→ Assignment
Carry none of the pictures over; write out the complete data exactly.

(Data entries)
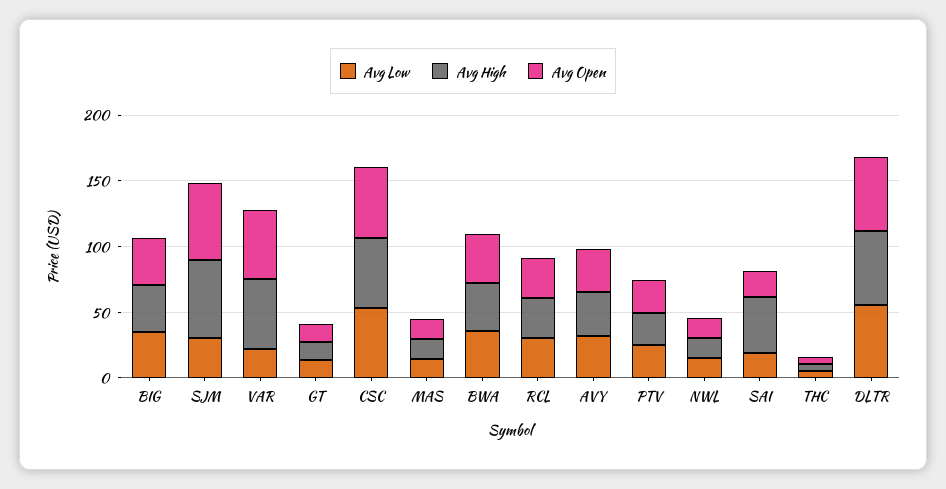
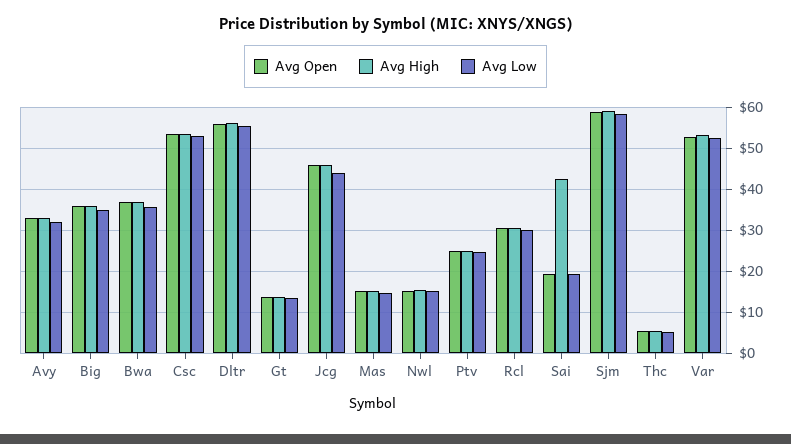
Avg Low, SJM: 30 -> 58
Avg Low, VAR: 20 -> 52
Avg Open, Jcg: none -> 46
Avg High, Jcg: none -> 46
Avg Low, Jcg: none -> 44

→ Written response
Avg Low, SJM: 30 -> 58
Avg Low, VAR: 20 -> 52
Avg Open, Jcg: none -> 46
Avg High, Jcg: none -> 46
Avg Low, Jcg: none -> 44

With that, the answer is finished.